The Moon administration has reportedly poured about 54 trillion won ($48.2 billion) in taxpayer money, involving a supplementary budget and stabilization fund, into the employment-related segment over the past 20 months. But the result at the present stage falls far short of the stated goal, according to data released by Statistics Korea last December.
As of November 2018, the “extended unemployment rate” among young people -- which includes job seekers, those who have abandoned looking for jobs and workers looking for night jobs -- reached 21.6 percent, which is the highest since the authority started its estimation.
Data from the Education Ministry was similar. The employment rate of about 570,000 college graduates stood at 66.2 percent as of the end of 2017, down 1.5 percentage points from a year earlier. That figure was under 67 percent for the first time since 2011.

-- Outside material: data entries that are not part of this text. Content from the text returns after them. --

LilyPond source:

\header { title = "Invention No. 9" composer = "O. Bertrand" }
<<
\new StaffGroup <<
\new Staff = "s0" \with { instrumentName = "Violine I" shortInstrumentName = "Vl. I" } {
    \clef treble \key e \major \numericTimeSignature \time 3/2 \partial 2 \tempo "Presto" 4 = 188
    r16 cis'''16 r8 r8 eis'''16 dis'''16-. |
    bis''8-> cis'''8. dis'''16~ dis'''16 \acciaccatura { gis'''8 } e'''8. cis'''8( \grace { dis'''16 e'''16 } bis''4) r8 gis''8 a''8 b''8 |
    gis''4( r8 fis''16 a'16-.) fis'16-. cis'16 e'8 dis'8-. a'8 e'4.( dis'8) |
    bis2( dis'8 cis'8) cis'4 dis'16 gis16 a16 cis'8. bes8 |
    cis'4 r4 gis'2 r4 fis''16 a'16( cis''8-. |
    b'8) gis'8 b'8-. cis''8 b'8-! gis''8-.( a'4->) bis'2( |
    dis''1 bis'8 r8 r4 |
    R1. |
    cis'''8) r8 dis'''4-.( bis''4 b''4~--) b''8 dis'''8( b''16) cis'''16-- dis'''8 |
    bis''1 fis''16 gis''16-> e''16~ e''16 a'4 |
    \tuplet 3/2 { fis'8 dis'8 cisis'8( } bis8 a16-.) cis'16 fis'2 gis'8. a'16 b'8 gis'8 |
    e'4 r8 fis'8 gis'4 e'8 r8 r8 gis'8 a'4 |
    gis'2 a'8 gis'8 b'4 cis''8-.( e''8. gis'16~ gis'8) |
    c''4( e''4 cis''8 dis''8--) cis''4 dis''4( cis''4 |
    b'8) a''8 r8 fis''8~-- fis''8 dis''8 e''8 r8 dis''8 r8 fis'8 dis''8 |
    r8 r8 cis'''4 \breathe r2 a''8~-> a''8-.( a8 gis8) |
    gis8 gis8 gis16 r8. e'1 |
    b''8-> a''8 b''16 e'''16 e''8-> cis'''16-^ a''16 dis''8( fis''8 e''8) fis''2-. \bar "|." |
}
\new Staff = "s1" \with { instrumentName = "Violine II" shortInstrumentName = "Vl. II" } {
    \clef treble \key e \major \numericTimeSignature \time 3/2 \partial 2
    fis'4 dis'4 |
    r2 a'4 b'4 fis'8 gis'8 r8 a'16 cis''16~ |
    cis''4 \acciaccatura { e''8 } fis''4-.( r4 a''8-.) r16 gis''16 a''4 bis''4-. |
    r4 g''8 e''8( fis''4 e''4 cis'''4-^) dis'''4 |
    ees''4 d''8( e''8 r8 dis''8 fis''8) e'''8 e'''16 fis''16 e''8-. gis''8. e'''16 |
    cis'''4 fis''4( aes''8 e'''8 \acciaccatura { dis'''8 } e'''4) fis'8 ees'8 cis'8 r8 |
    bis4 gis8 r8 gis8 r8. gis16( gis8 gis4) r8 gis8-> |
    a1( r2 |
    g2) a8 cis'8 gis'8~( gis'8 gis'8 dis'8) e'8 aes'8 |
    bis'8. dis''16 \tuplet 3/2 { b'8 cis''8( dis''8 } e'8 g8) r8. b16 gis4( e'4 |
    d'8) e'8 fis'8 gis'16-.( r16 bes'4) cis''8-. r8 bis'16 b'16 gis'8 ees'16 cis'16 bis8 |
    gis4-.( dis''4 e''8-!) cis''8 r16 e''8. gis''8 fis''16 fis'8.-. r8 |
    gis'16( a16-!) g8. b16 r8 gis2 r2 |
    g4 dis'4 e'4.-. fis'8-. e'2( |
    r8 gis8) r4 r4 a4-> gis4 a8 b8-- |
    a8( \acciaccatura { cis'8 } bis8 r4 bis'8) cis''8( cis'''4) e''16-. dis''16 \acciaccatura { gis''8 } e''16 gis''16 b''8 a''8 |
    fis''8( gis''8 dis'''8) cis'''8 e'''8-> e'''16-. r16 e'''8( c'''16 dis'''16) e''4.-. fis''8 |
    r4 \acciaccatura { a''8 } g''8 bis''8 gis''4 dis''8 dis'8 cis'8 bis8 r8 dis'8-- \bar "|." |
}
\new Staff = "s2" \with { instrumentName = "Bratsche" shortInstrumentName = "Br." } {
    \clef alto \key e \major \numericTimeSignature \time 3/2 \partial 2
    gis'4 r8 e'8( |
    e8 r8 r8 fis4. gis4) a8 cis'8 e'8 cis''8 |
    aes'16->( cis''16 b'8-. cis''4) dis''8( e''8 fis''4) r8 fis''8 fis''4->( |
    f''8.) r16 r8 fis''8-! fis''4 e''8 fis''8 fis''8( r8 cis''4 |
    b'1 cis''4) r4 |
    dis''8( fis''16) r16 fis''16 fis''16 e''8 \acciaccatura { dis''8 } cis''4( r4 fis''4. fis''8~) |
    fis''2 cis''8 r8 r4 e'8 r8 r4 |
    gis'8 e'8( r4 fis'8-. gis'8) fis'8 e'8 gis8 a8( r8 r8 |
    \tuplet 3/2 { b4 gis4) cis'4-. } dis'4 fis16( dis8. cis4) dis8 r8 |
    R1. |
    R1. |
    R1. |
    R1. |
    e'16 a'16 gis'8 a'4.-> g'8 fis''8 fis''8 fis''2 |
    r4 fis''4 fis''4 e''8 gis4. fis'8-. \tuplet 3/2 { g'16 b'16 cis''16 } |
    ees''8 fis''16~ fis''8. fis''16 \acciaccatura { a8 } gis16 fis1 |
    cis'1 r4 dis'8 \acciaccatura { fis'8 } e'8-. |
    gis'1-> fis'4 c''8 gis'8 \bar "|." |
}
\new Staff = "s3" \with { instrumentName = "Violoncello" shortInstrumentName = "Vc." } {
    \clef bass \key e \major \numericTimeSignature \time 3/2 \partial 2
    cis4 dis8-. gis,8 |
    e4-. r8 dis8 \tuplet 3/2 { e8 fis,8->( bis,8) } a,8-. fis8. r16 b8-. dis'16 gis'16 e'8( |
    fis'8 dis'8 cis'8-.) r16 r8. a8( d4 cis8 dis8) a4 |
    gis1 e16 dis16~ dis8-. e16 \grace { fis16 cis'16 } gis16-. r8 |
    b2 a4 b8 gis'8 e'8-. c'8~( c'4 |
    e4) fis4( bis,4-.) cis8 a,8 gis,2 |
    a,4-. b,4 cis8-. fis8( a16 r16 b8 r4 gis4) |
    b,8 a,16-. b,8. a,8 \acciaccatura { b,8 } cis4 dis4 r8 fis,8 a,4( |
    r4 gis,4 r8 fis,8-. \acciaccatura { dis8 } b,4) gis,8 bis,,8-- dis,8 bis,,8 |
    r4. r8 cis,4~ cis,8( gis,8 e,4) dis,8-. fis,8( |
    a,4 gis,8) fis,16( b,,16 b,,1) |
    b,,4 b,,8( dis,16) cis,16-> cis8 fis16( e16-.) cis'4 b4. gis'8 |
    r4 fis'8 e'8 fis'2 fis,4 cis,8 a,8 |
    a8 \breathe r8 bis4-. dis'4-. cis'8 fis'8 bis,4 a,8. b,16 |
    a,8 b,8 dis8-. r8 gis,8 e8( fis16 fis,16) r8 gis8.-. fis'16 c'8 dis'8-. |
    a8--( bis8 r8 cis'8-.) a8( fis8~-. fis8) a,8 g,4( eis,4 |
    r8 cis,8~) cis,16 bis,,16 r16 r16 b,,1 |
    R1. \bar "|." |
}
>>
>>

In addition, the total employment rate for the overall generation in 2018 is estimated to post 60.7 percent with the number of jobless people exceeding 1 million, according to Statistics Korea and Bank of Korea.
Amid the worse-than-expected employment segment score, President Moon said in a New Year’s message to the public Wednesday that he would prioritize job creation along with justice in 2019’s administrative affairs.
He suggested innovation of the manufacturing industry as the solution for employment vitalization.
The outlook on the 2019 hiring market is also gloomy, according to a report from the Sejong-based Korea Labor Institute.
In the “Labor Market Assessment” report, the state-controlled research institute predicted the employment rate and number of unemployed will post 60.7 percent and 1.086 million this year, respectively, the same figures as the 2018 estimate.
KLI focused on the retail services sector. “Businesses such as convenience stores, food franchises and coffee shops are saturated. As long as the economic slowdown continues, it will be difficult to see employment indices growth,” said research fellow Sung Jae-min.
Further, Sung made it clear that the projection is based on the assumption that the pace of slowdown does not accelerate. He added that positive factors for better hiring conditions would be the government’s fiscal expansion and relieving self-employed retailers of their cost burden for service charges on credit card settlement.
By sector, the report predicted that the manufacturing industry is up to external uncertainties like the US-China trade conflict, and the outlook on builders is also not so bright despite increasing employment on the back of construction projects underway from the second half of 2018.
|Job seekers gather in a home-shopping channel operator’s headquarters in Mullae-dong, Seoul. (GS Shop)|
As a large portion of the people and small business owners complain, the statutory minimum wage is undermining the job market. Following a hike of 16.5 percent in 2018, the minimum wage has climbed 10.9 percent to 8,350 won in 2019, up 820 won on-year.
Professor Yun Chang-hyun from University of Seoul was quoted by a media outlet as saying that small business operators “withstood by reducing workforce and costs amid the hike in 16.4 percent in 2018.
“And the 10.9 percent hike in 2019 will deal a serious blow to the self-employed and small and mid-sized enterprises, under which (many of them) will close their businesses as they will face a financially critical point, apart from the labor and operation costs.”
Worsening symptoms have already been reported among retailers, restaurants and lodging businesses. Over the first 11 months of 2018, the number of monthly employed dropped by 119,000 on-year on average.
The number employed for apartment security or cleaning is also on a declining trend, falling 91,000 in November from the previous year, Statistics Korea data showed.
Online community users are comparing the use of 54 trillion won for less than two years for job creation to 22 trillion won for the four-river refurbishment project over five years during the Lee Myung-bak administration.
“The huge spending has brought creation of short-term, unstable jobs in the public sector since 2017,” an online commenter argued.